> [Action item] Each entry should be transcribed exactly as written, and any picture left out.

[Exercise materials]

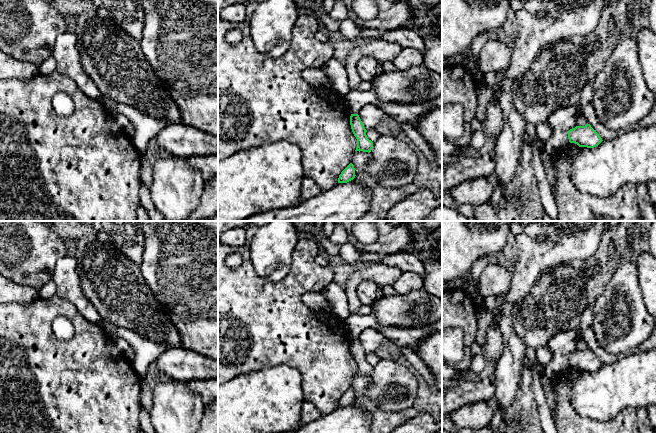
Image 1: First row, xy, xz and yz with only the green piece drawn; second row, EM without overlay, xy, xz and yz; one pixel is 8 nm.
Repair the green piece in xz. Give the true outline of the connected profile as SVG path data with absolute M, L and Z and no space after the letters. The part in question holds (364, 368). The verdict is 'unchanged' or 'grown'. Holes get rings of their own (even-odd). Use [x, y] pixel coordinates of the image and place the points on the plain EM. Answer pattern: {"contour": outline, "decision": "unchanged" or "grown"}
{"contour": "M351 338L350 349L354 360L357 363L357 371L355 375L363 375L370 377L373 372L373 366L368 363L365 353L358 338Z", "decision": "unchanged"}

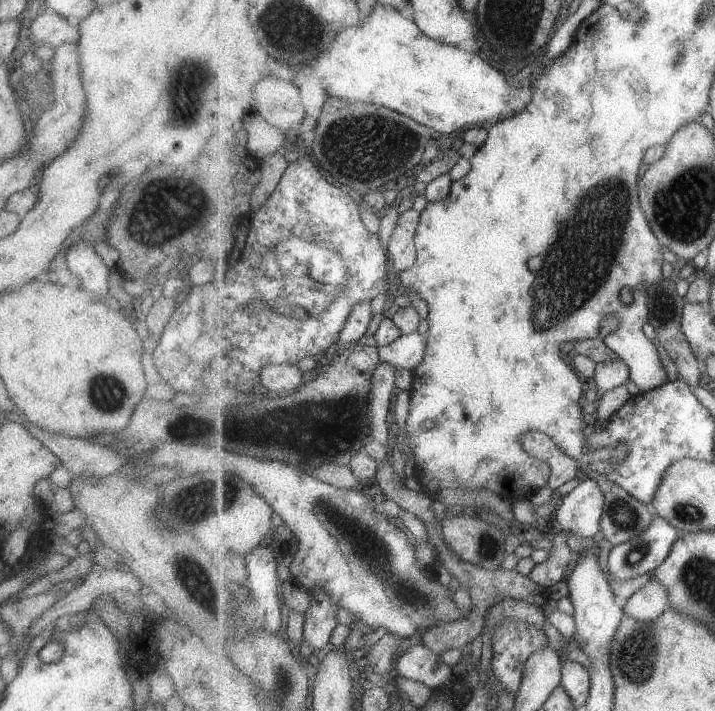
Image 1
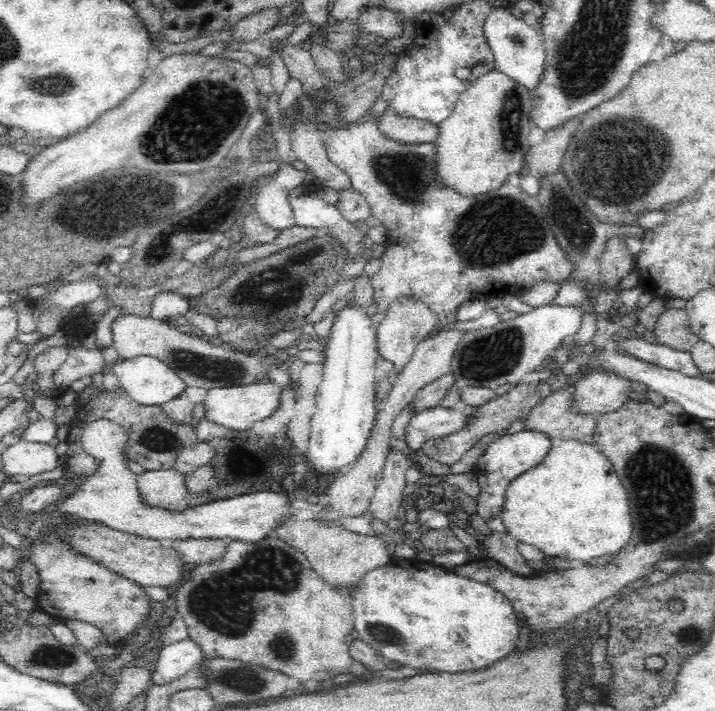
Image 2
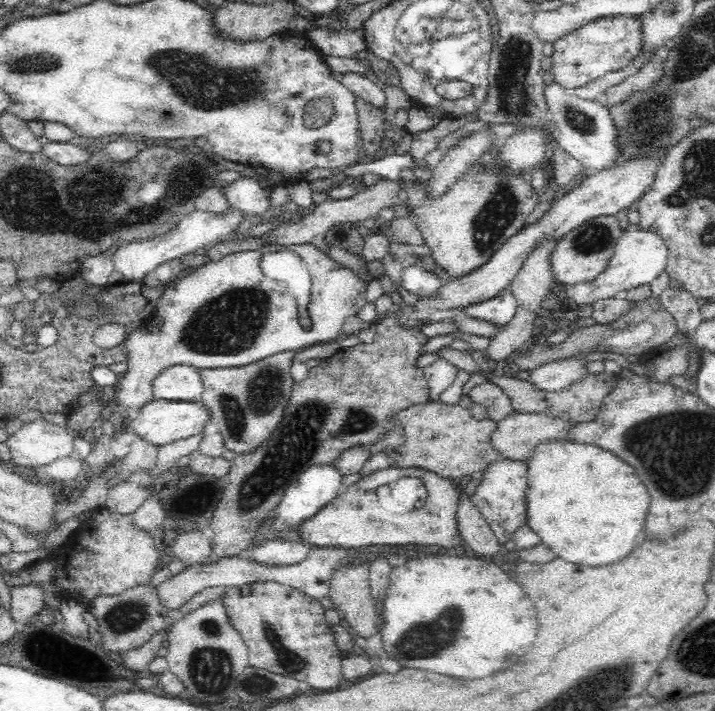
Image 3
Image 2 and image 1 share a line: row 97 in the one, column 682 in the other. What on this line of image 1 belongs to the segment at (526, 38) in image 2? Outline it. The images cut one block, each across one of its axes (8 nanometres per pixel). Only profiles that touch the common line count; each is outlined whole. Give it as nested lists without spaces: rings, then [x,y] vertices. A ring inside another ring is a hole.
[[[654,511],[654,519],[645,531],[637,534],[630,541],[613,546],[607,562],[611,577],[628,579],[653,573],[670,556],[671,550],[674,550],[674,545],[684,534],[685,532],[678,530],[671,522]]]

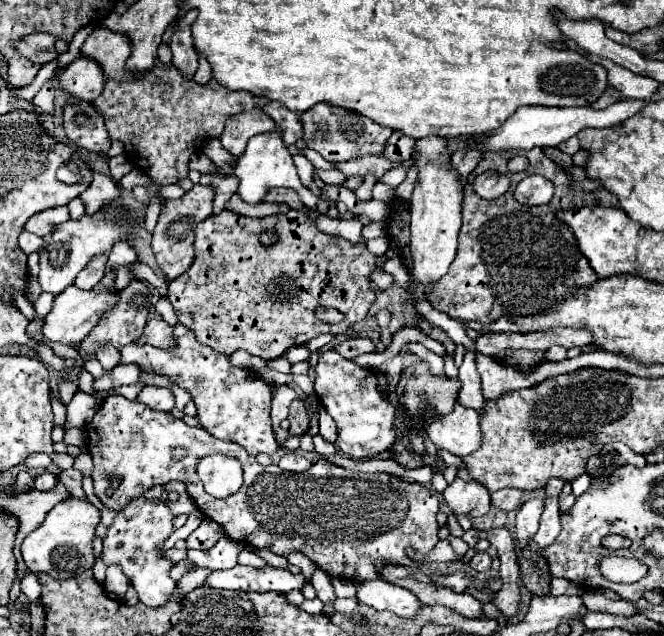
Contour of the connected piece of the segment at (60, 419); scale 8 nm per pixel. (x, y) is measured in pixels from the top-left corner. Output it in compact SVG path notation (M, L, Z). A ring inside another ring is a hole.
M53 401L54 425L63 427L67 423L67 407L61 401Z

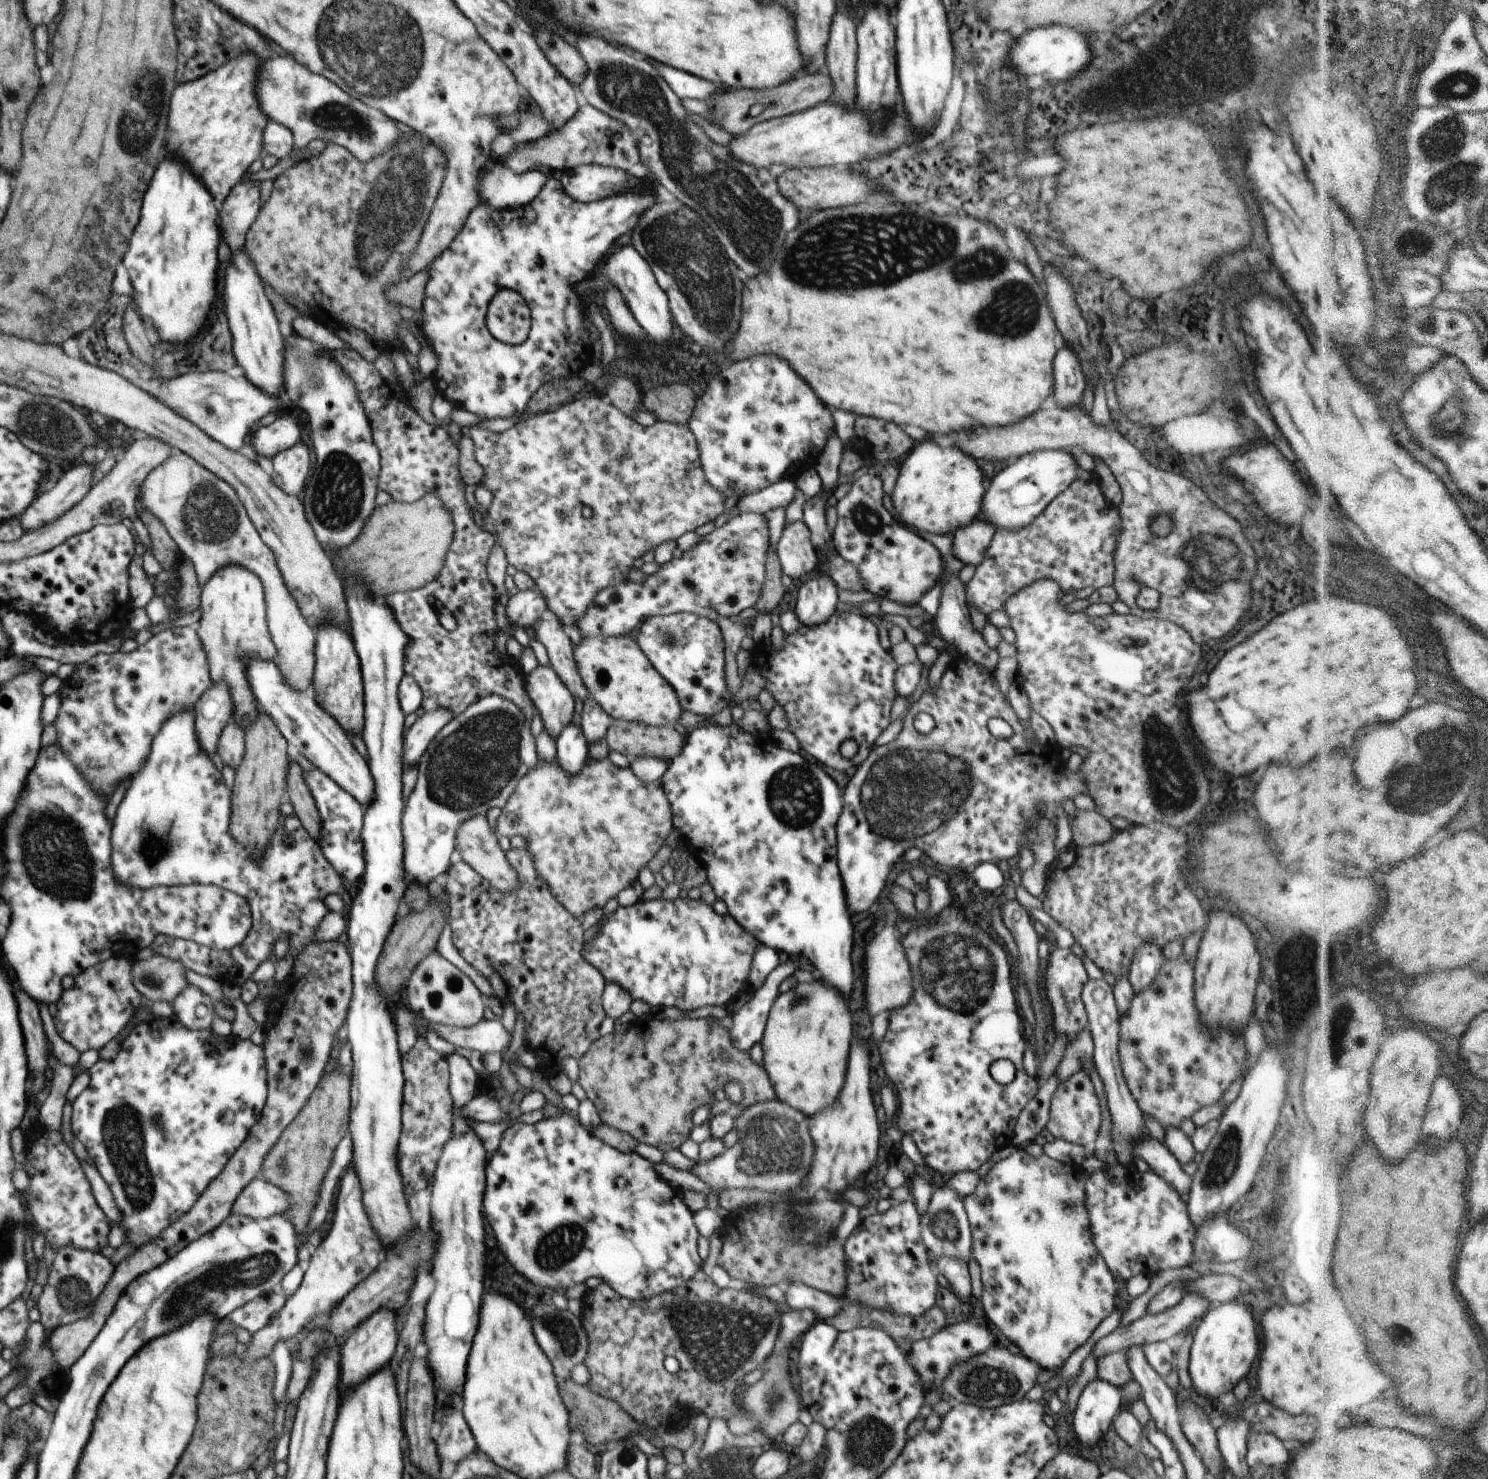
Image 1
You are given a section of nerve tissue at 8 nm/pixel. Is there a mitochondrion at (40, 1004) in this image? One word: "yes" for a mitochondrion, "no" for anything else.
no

[/Exercise materials]

> [Result below]
Image 1: First row, xy, xz and yz with only the green piece drawn; second row, EM without overlay, xy, xz and yz; one pixel is 8 nm.
Repair the green piece in xz. Give the true outline of the connected profile as SVG path data with absolute M, L and Z and no space after the letters. The part in question holds (364, 368). The verdict is 'unchanged' or 'grown'. Holes get rings of their own (even-odd). Use [x, y] pixel coordinates of the image and place the points on the plain EM. Answer pattern: {"contour": outline, "decision": "unchanged" or "grown"}
{"contour": "M351 338L350 349L354 360L357 363L357 371L355 375L363 375L370 377L373 372L373 366L368 363L365 353L358 338Z", "decision": "unchanged"}

Image 1
Image 2
Image 3
Image 2 and image 1 share a line: row 97 in the one, column 682 in the other. What on this line of image 1 belongs to the segment at (526, 38) in image 2? Outline it. The images cut one block, each across one of its axes (8 nanometres per pixel). Only profiles that touch the common line count; each is outlined whole. Give it as nested lists without spaces: rings, then [x,y] vertices. A ring inside another ring is a hole.
[[[654,511],[654,519],[645,531],[637,534],[630,541],[613,546],[607,562],[611,577],[628,579],[653,573],[670,556],[671,550],[674,550],[674,545],[684,534],[685,532],[678,530],[671,522]]]

Contour of the connected piece of the segment at (60, 419); scale 8 nm per pixel. (x, y) is measured in pixels from the top-left corner. Output it in compact SVG path notation (M, L, Z). A ring inside another ring is a hole.
M53 401L54 425L63 427L67 423L67 407L61 401Z

Image 1
You are given a section of nerve tissue at 8 nm/pixel. Is there a mitochondrion at (40, 1004) in this image? One word: "yes" for a mitochondrion, "no" for anything else.
no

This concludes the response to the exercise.